Regardless of the prayer or devotional practice, it’s the intentional surrender of time that makes it a true sacrifice and a free gift. What’s more, we don’t even have to do it all that well for it to count for something. Promise! We have none other than St. Augustine, a Latin church father and doctor of the church, to vouch for us on this point.
To wit: In his Confessions, Augustine devoted an entire book to his ruminations on time, and at one point he had this to say:
But because Thy loving-kindness is better than all lives, behold, my life is but a distraction…. I have been severed amid times, whose order I know not; and my thoughts, even the inmost bowels of my soul, are rent and mangled with tumultuous varieties, until I flow together into Thee, purified and molten by the fire of Thy love.
His life, his time, his actions and thoughts and inner dispositions are a mess: Help! Augustine is transparent in revealing how divided his appetites and desires are, and he recognizes that he will have no peace until all of them are united in Christ.
It’s just that unity – what St. Benedict called a “harmony” of mind and voice – that eluded Augustine, like most of us I imagine.

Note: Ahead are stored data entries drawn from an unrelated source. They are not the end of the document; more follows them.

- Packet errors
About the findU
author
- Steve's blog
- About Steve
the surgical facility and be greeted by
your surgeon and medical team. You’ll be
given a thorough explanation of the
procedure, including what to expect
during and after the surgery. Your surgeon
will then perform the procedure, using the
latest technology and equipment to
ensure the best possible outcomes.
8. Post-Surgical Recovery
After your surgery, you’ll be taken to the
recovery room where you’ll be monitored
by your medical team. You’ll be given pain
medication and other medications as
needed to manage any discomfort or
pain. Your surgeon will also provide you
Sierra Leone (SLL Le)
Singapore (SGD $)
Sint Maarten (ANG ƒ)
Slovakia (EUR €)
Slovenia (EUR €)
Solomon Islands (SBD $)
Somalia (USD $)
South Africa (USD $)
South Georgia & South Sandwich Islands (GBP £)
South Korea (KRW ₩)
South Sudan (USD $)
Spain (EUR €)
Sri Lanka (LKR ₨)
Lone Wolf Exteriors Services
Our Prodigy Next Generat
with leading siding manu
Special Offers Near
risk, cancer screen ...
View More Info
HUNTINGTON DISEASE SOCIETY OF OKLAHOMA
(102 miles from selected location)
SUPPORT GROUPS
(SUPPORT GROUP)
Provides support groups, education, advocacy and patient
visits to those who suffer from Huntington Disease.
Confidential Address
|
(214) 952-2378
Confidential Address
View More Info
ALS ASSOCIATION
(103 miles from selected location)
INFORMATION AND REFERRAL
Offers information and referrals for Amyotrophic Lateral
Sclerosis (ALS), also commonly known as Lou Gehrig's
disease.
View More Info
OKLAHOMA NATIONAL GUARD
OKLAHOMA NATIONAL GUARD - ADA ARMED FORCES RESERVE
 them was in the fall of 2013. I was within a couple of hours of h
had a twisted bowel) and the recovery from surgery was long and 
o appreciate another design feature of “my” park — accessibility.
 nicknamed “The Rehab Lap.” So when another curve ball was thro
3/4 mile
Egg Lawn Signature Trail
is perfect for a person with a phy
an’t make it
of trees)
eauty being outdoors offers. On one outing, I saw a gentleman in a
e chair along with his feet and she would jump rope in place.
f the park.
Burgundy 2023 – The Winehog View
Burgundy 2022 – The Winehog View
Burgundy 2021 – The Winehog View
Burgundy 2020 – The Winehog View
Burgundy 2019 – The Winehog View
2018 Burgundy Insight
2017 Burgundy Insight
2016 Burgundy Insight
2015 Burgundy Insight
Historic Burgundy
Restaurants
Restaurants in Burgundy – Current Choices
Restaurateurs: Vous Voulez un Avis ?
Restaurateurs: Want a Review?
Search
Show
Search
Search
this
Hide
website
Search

Nevertheless, the Church insists that we aspire to it, offering “praise and petition to God with the same mind and heart as the divine Redeemer when he prayed” (19). So what to do?
Here again, Augustine comes to our aid – he who battled the Donatists and stood firm in defending the efficacy of the Sacraments administered by sinful priests. For St. Augustine knew well that it wasn’t in the perfection of our efforts that our prayers were acceptable, but rather in the perfection of the One who prays through us whenever we make the slightest turn toward him.
God could give us no greater gift than to establish as our Head the Word through whom he created all things and to unite us to that Head as members…. He prays for us as our priest, in us as our Head; he is prayed to by us as our God. Recognize therefore our own voice in him and his voice in us (7).
What God wants is our time, not our lofty thoughts or self-absorbed machinations. Once we abandon our time to him – however briefly – he is at liberty to follow his whims and his will, and he becomes truly our Father. Indeed, it’s as if we’ve come full circle, for like my children and I sharing time for stories and games, our relinquishing of schedules and agendas allows God to treat us as the children we are…and we get to join him in play.
It might reasonably be maintained that the true object of all human life is play. Earth is a task garden; heaven is a playground (Chesterton).